[Text extractions by page]
--

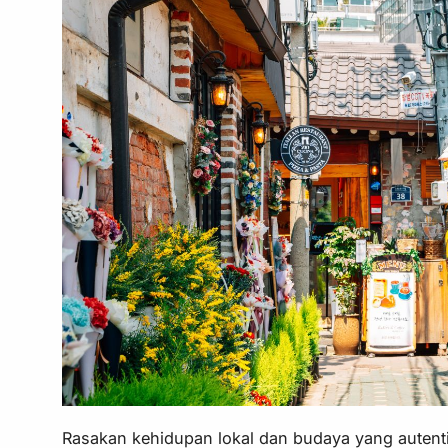
Rasakan kehidupan lokal dan budaya yang autenti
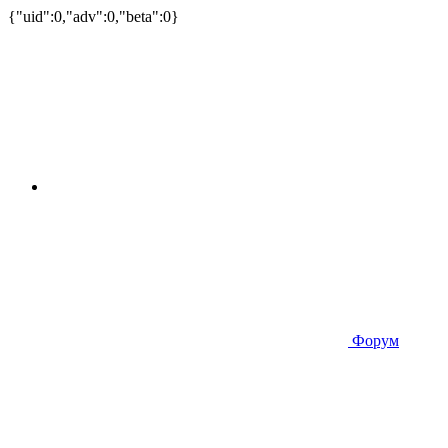
{"uid":0,"adv":0,"beta":0}
Форум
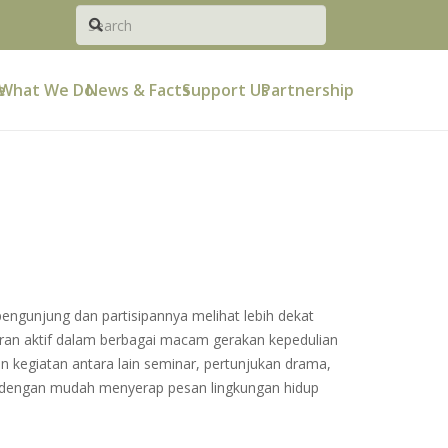
e
What We Do
News & Facts
Support Us
Partnership
ngunjung dan partisipannya melihat lebih dekat
ran aktif dalam berbagai macam gerakan kepedulian
 kegiatan antara lain seminar, pertunjukan drama,
a dengan mudah menyerap pesan lingkungan hidup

--

> _WHAT TO PRODUCE_:
Write out every line of text from the entries above without changing it, and leave out the pictures.

> _TASK RESPONSE_:
Rasakan kehidupan lokal dan budaya yang autenti
{"uid":0,"adv":0,"beta":0}
Форум
e
What We Do
News & Facts
Support Us
Partnership
ngunjung dan partisipannya melihat lebih dekat
ran aktif dalam berbagai macam gerakan kepedulian
 kegiatan antara lain seminar, pertunjukan drama,
a dengan mudah menyerap pesan lingkungan hidup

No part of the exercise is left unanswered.